WORK ORDER 1: Quote in full, word for word, the article about Katie Guay becoming the first female AHL referee.

EXTRACT:
Katie Guay Makes History As First AHL Female Referee

By Scott Burnside
As game time approached for the American Hockey League season-opener between Lehigh Valley and Wilkes-Barre/Scranton, Hayley Moore, the AHL’s Vice-President of Hockey Operations, became overcome with emotion.
Moore was a freshman on Brown University’s women’s hockey team when Katie Guay was a senior and captain of the team. Guay was a mentor to Moore and many of the other young players on that team, and the two had kept in touch over the years.
Now Guay was about to drop the puck in a game that would mark the first time a woman would referee an American Hockey League hockey game, the final hurdle before officials reach the National Hockey League.
“Obviously we’ve known this moment was coming for a bit of time but it didn’t hit me until that first puck dropped,” Moore said. “I got really emotional. Honestly, I didn’t really expect it.”

WORK ORDER 2: Print the entries from their first line through the line containing "Hotels im Tauferer Ahrntal", both included, reproducing each line without changes.

RECORDS FOR THIS TASK:
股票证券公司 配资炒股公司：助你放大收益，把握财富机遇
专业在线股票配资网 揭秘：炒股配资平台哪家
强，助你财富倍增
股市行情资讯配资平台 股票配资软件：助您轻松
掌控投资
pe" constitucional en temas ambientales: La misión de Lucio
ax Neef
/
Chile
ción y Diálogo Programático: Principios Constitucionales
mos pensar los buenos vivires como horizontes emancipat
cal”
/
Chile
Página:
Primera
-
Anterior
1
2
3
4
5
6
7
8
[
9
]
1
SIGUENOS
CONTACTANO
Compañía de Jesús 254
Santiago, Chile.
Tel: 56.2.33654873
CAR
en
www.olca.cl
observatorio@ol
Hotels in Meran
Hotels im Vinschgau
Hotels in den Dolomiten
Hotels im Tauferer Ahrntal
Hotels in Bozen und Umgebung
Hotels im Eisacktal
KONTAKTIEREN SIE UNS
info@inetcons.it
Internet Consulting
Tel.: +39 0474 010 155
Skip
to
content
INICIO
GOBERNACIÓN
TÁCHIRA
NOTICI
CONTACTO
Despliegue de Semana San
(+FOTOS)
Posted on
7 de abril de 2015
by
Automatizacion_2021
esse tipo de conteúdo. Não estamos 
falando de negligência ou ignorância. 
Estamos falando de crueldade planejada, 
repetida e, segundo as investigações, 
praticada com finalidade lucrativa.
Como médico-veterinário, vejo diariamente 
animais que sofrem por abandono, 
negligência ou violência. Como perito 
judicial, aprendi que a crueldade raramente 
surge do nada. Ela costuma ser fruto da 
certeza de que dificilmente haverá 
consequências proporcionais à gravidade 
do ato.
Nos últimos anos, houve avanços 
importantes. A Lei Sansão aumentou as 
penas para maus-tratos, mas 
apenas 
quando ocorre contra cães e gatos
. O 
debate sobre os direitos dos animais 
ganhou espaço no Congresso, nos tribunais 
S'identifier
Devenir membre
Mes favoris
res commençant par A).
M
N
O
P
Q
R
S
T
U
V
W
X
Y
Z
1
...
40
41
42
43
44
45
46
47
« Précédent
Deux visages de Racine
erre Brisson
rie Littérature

RESPONSE 1:
Katie Guay Makes History As First AHL Female Referee

By Scott Burnside
As game time approached for the American Hockey League season-opener between Lehigh Valley and Wilkes-Barre/Scranton, Hayley Moore, the AHL’s Vice-President of Hockey Operations, became overcome with emotion.
Moore was a freshman on Brown University’s women’s hockey team when Katie Guay was a senior and captain of the team. Guay was a mentor to Moore and many of the other young players on that team, and the two had kept in touch over the years.
Now Guay was about to drop the puck in a game that would mark the first time a woman would referee an American Hockey League hockey game, the final hurdle before officials reach the National Hockey League.
“Obviously we’ve known this moment was coming for a bit of time but it didn’t hit me until that first puck dropped,” Moore said. “I got really emotional. Honestly, I didn’t really expect it.”

RESPONSE 2:
股票证券公司 配资炒股公司：助你放大收益，把握财富机遇
专业在线股票配资网 揭秘：炒股配资平台哪家
强，助你财富倍增
股市行情资讯配资平台 股票配资软件：助您轻松
掌控投资
pe" constitucional en temas ambientales: La misión de Lucio
ax Neef
/
Chile
ción y Diálogo Programático: Principios Constitucionales
mos pensar los buenos vivires como horizontes emancipat
cal”
/
Chile
Página:
Primera
-
Anterior
1
2
3
4
5
6
7
8
[
9
]
1
SIGUENOS
CONTACTANO
Compañía de Jesús 254
Santiago, Chile.
Tel: 56.2.33654873
CAR
en
www.olca.cl
observatorio@ol
Hotels in Meran
Hotels im Vinschgau
Hotels in den Dolomiten
Hotels im Tauferer Ahrntal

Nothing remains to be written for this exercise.